═══ EXERCISE DATA

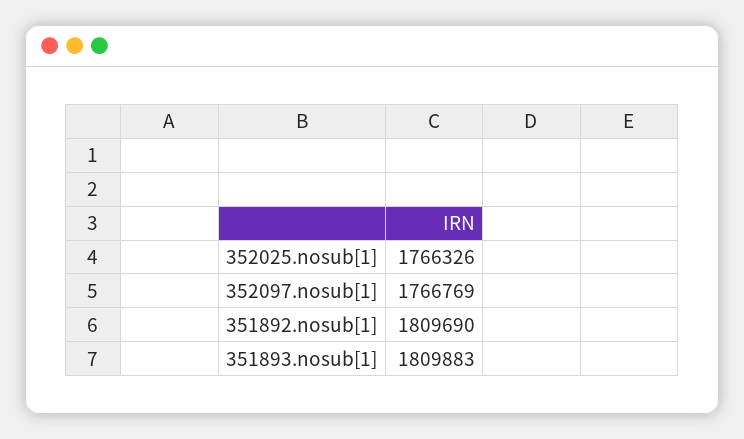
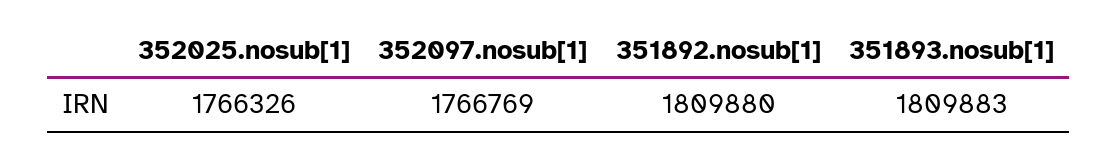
  {
    "352025.nosub[1]": 1766326,
    "352097.nosub[1]": 1766769,
-   "351892.nosub[1]": 1809690,
+   "351892.nosub[1]": 1809880,
    "351893.nosub[1]": 1809883
  }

══════

The answer should be an exact copy of the material, with its pictures removed.

#### REPLY TO THE TASK:
  {
    "352025.nosub[1]": 1766326,
    "352097.nosub[1]": 1766769,
-   "351892.nosub[1]": 1809690,
+   "351892.nosub[1]": 1809880,
    "351893.nosub[1]": 1809883
  }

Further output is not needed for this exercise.